(Change listing data)
☆ ☆ ☆ ☆
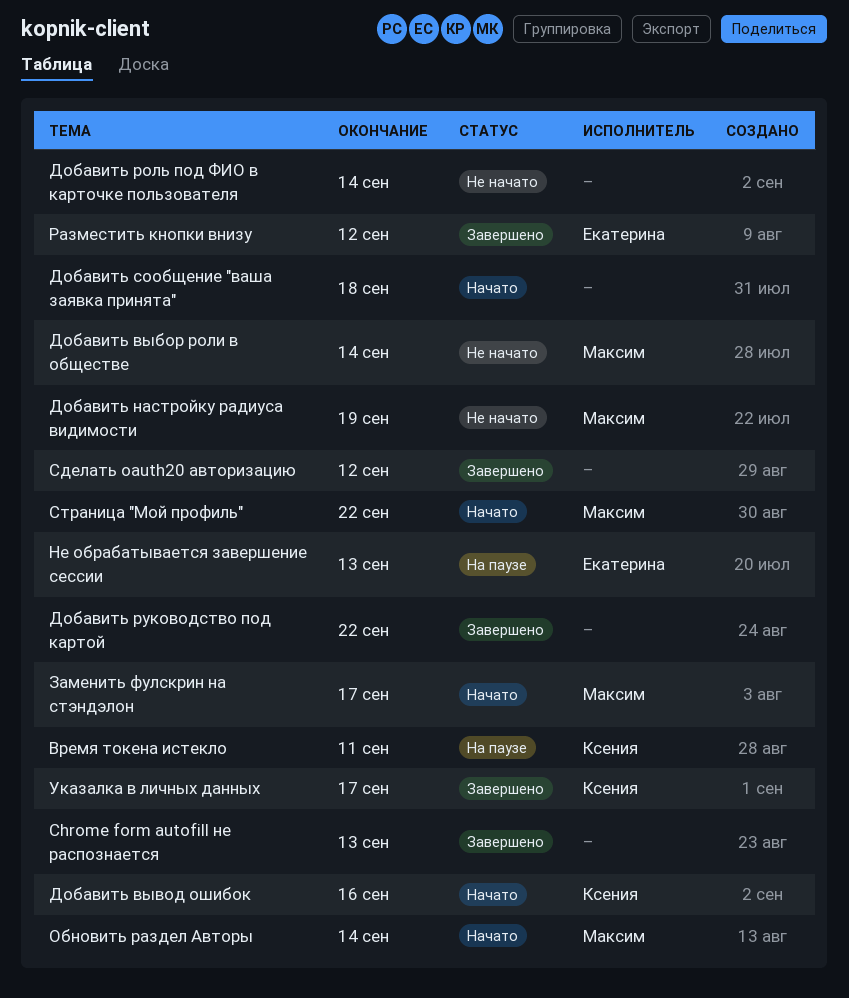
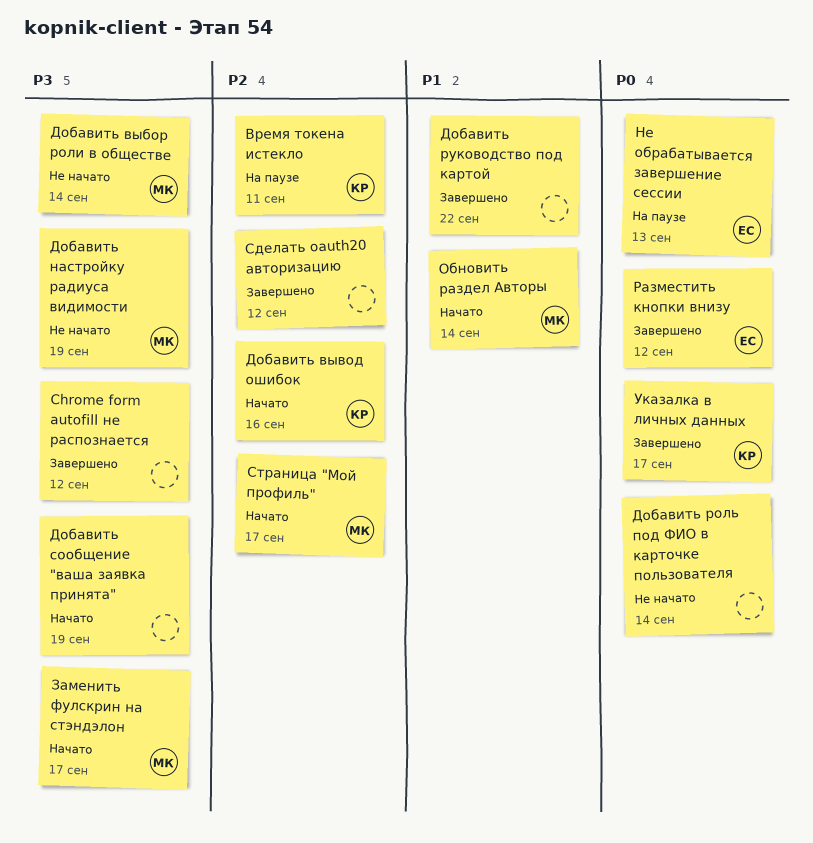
Chrome form autofill не распознается, due: Sep 13 -> Sep 12
Добавить сообщение "ваша заявка принята", due: Sep 18 -> Sep 19
Страница "Мой профиль", due: Sep 22 -> Sep 17

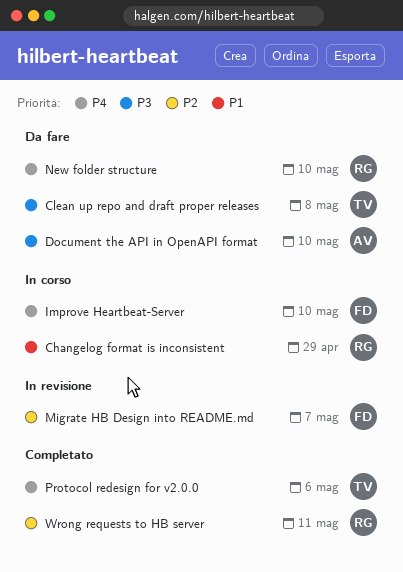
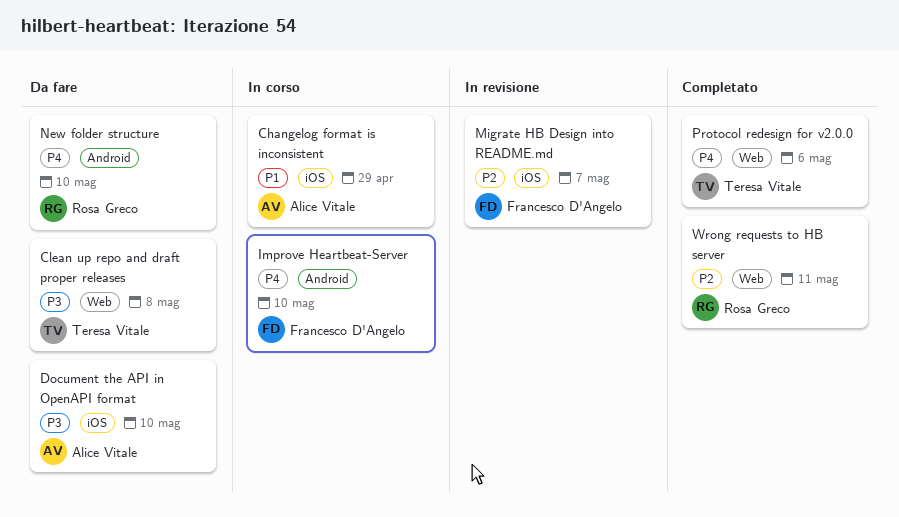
Changelog format is inconsistent, owner: Rosa Greco -> Alice Vitale

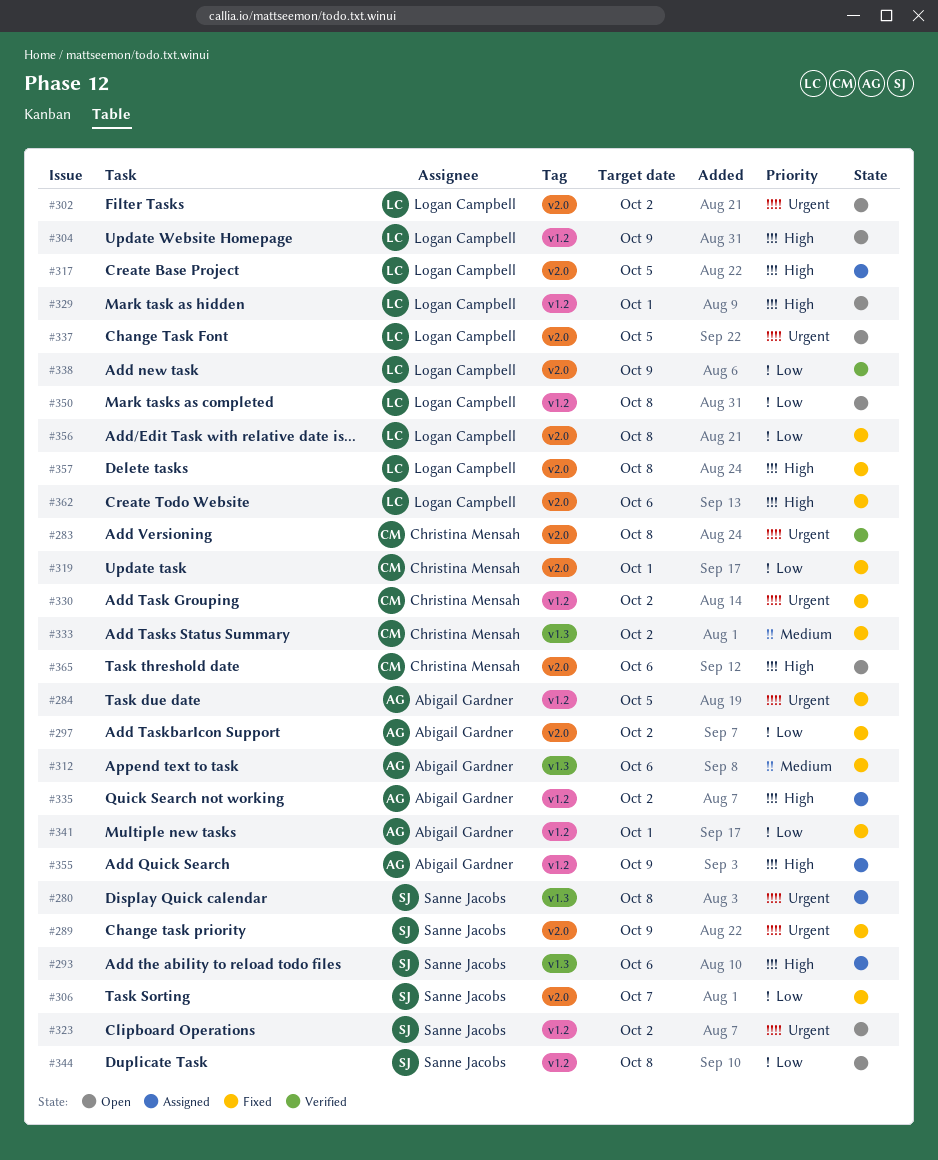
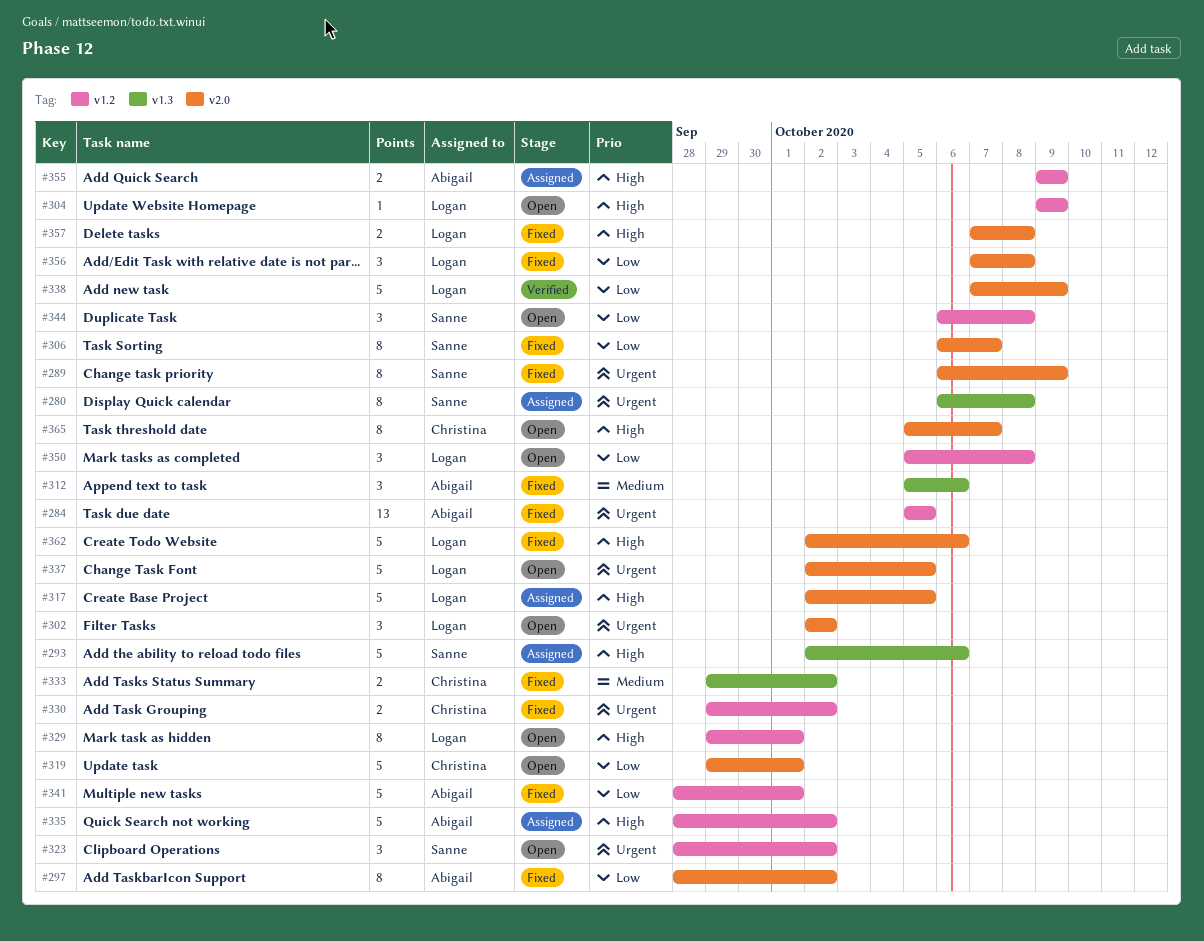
#283: present -> none
#319, status: Fixed -> Open
#365, due: Oct 6 -> Oct 7

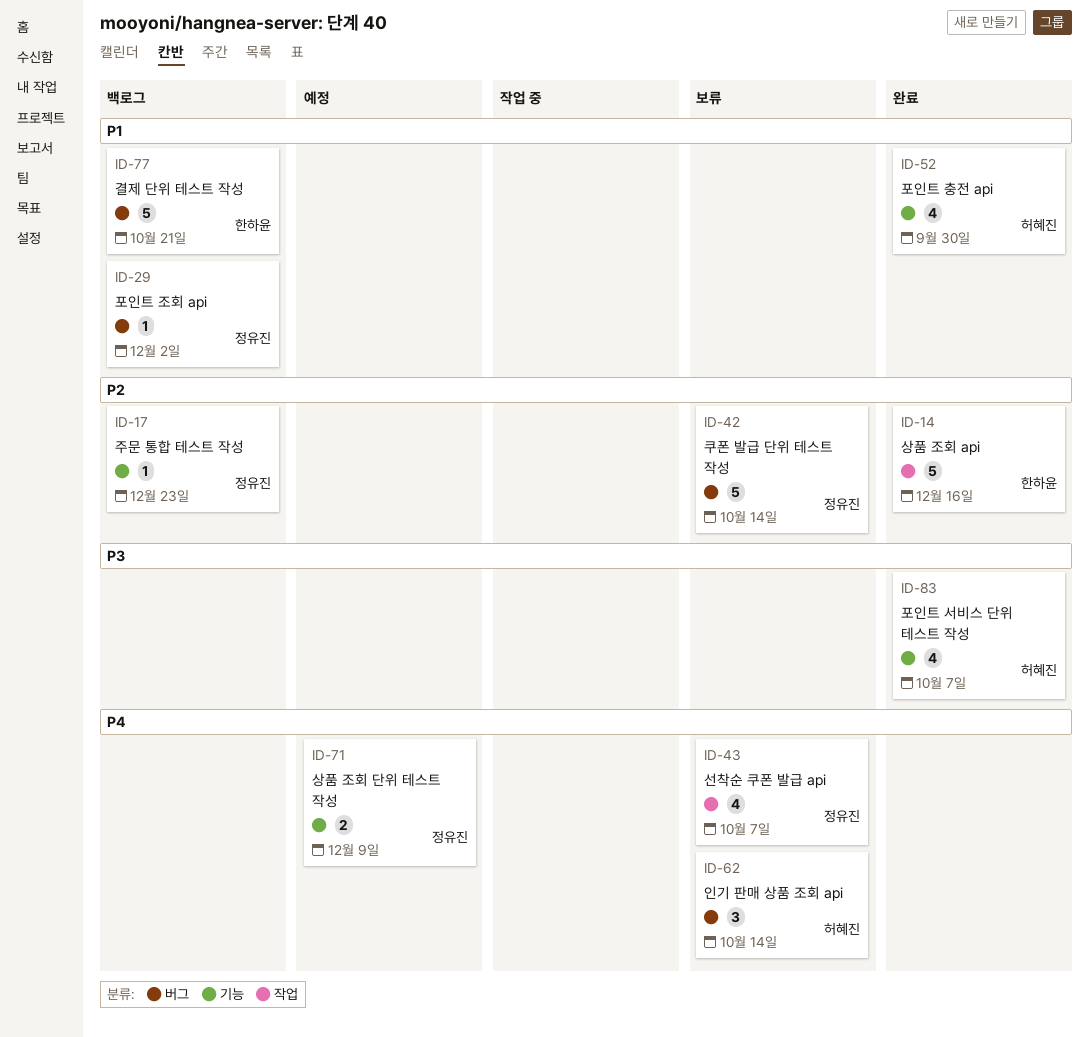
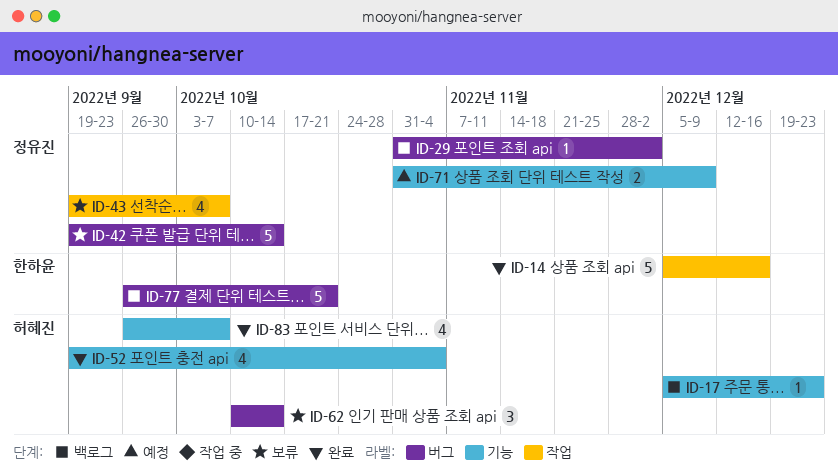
ID-17, owner: 정유진 -> 허혜진
ID-52, due: Sep 30 -> Nov 4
☆ ☆ ☆ ☆
#### PROBLEM TO SOLVE:
The copy starts at the line holding "#319, status: Fixed -> Open" and ends at the last line of the records above. Transcribe those lines exactly, pictures excluded.

#### YOUR RESPONSE:
#319, status: Fixed -> Open
#365, due: Oct 6 -> Oct 7

ID-17, owner: 정유진 -> 허혜진
ID-52, due: Sep 30 -> Nov 4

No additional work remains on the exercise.